While I was working on Claude’s Chevelle, a guy comes up to me, introduces himself, and asks me if I might want to join his crew. He was heading up to Atlanta and needed someone to re-letter the car – owner, driver, numbers, etc. – when (not if!) it got wrecked and they had to replace body parts. The man’s name was Eldon Yarborough.

Eldon was (and still is) the younger brother of famed NASCAR driver (the late) LeeRoy Yarborough, and once had a short-lived career in NASCAR in his own right. But Eldon’s true calling was dirt track racing, at which he excelled (pun intended!). He showed me the car and the whole outfit, and it broke my heart to have to tell him I was still active Navy and wouldn’t be able to fill the job. 

How cool would that have been, though? Traveling with the second generation of those who souped-up their cars to outrun the law while carrying tens of gallons of “white lightnin’” destined for the poor indigenous folk of the swamps and back woods, who had no intentions of sharing their ages old recipes with any but their own.

Well, as we got Claude’s car done and we headed back to “civilization,” I discovered I had learned an extraordinary lesson in human relations and the human condition. And being stationed within a hundred miles of such phenomenal examples of racing and being able to partake of them was a blessing that I was, and am, very well aware of, make no mistake about that!

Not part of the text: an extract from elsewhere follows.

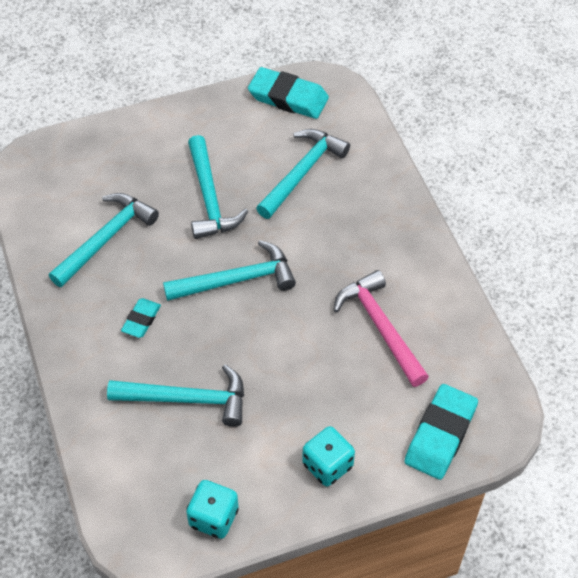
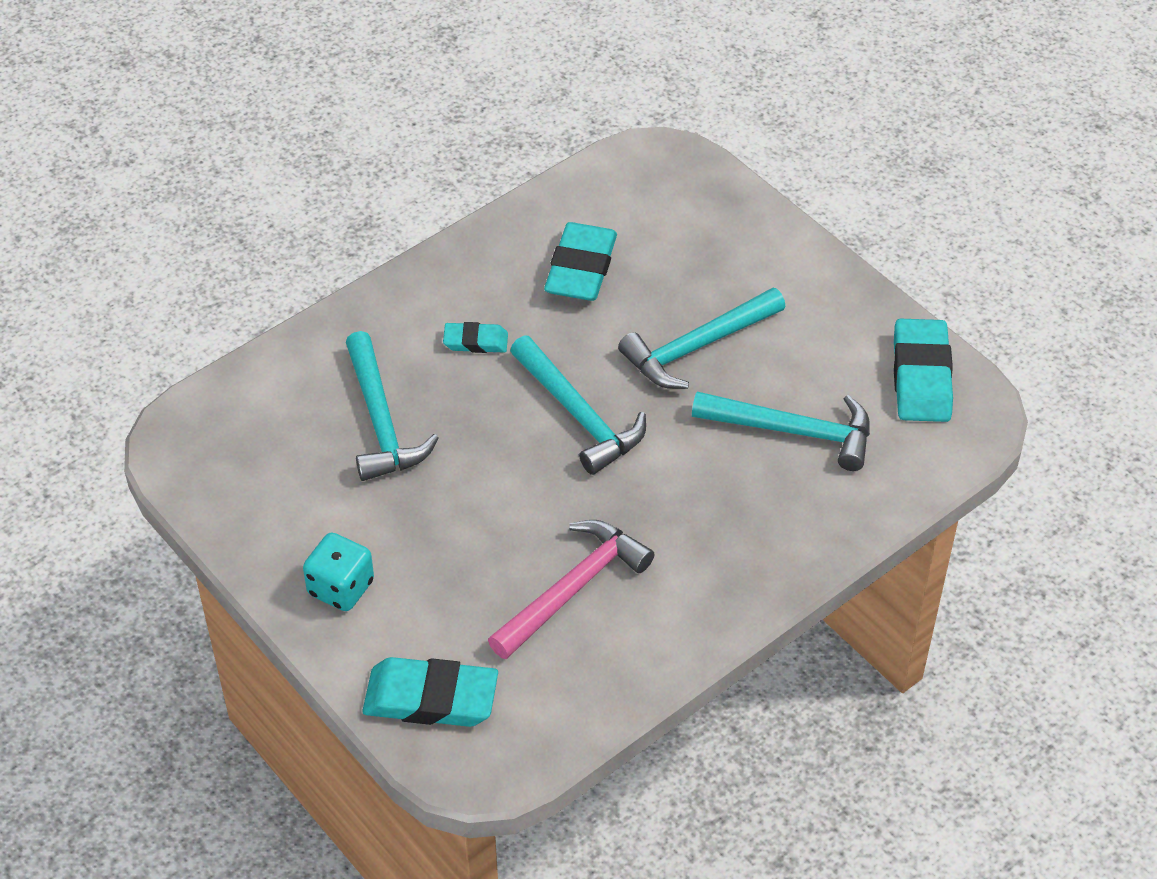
camera: 70 degrees right, 5 degrees down
(106, 239) = (581, 268): turquoise hammer -> turquoise eraser
(213, 517) = (231, 496): turquoise dice -> none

Yep, it’s been over forty years since I heard the announcer at the 24-hour endurance race saying, “Ladies and gentlemen, your leader is exiting the infield course, now climbing the 1-2 bank, now your leader is in the backstretch traveling in excess of one hundred ninety one miles per hour…!” That was Phil Hill in the injected big block Chevy-powered, automatic trans-shifted Chaparral making history…and I got to see it all for seven bucks! What can I say? Somebody had to become a firefighter down there! And you know I’m still thankin’ my lucky stars for that hernia!